A loud sound echoed through the alley. Elena didn't create a ball of water. Instead her own internal Soul Threads jerked violently in the direction.
A burst of energy surged upward.
There was a rustling sound and suddenly Elenas hair didn't just stand on end; it began to knot itself. In a matter of seconds her hair was yanked into a series of intricate braids that seemed to be knitting themselves together.
"Ouch! Ow! Stop!" Elena shrieked, clutching at her head. Her hair was currently "knitted" into a mess that was literally vibrating with leftover energy.
From above a familiar giggle rang out. Elizabeth was perched on a fire escape clutching her stomach and gasping for air. "Oh Elena! That was amazing! I didn't know you were studying to be a hair stylist!"
Kuroshi sighed, rubbing his nose as Elena struggled to untangle her hair.
"You didn't anchor the weave " Kuroshi noted dryly. "You grabbed your Threads by mistake and ended up knitting your hair into a knot."
Elena glared at her snarled reflection in a nearby window. "Again " she growled, her voice thick, with determination.
The alley was finally quiet. The hum of the city felt different now—less like white noise and more like a chaotic, overlapping symphony of millions of invisible, vibrating strings. Elena stood in the center of the damp pavement, her fingers twitching with the phantom sensation of the weave she had just held.
"So this is what Soul Threads are like," Elena murmured, her voice barely a whisper in the dark. She looked at her hands, then at the brick wall, then at the flickering streetlamp above. "But if they're everywhere—if they're the foundation of everything I touch, breathe, and see—why couldn't I see them before? Why couldn't I even feel them, or hell, why was I completely oblivious to their existence until now?"
The question hung in the air, unanswered by the distant rumble of traffic. She felt like a person who had spent their entire life in a room, only to realize the walls were made of glass.
"That's because Soul Threads can only be perceived—and subsequently edited—by someone who truly understands the nature of their existence," a melodic, teasing voice chimed in.
Elena spun around. Elizabeth was leaning against a brick pillar, her silhouette framed by the violet, unnatural glow that seemed to follow her like a shadow. She wasn't holding chips or soda anymore; her hands were clasped behind her back, and she wore an expression of cold, clinical amusement.

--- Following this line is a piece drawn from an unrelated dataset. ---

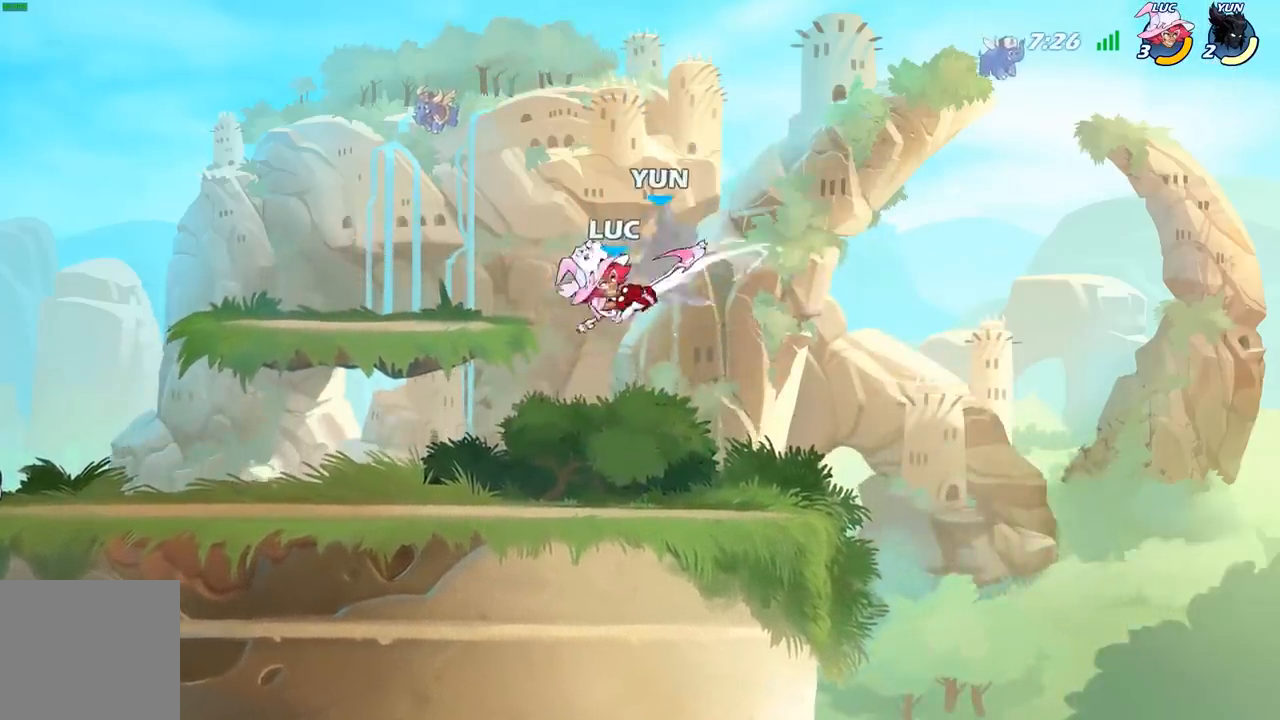
{"buttons": [], "left_stick": "right", "right_stick": "center", "events": [[333, "A", "down"], [367, "X", "down"], [433, "A", "up"], [450, "X", "up"]]}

"You can't just stumble upon them, Elena-san," Elizabeth continued, drifting toward her like smoke. "You can't just be told 'there is a thing called a Soul Thread' and expect them to suddenly manifest. It's not a parlor trick. To see them, to weave them, you have to bridge the gap between knowing and being."
Elizabeth stopped inches from Elena, her eyes piercing.
"You have to believe, with every atom—no, with every Thread of your being—that they are real. If you doubt, the Threads remain hidden. If you believe, they respond to your will. The world is only as solid as you allow your own perception to be."
She reached out, her finger tracing a line in the air, causing a faint ripple of light to distort the space between them.
"Kuroshi treats them like a mechanic treats a machine, but you? You've been looking at them like a prisoner looks at bars. That's why you couldn't see them. You were too busy trying to survive the 'reality' I gave you to realize you were the one holding the scissors."
Elizabeth let out a short, sharp giggle. "Go on then. Keep believing. The more you believe, the easier it will be for me to see exactly how much you can unravel before you snap."
Without another word, Elizabeth dissolved into a flicker of violet static, leaving Elena standing alone in the damp cold. Elena stared at the space where the entity had been, her heart hammering. She looked at the wall again, and this time, she didn't just see bricks. She saw the faint, rhythmic pulse of silver wires running through the mortar, connecting the world in a complex, shivering tapestry.
She took a shaky breath, the terrifying weight of the realization pressing down on her. She had a promise to keep. She had to get to Sarah's, but for the first time, she walked through the city like a person who knew exactly how fragile the floorboards were.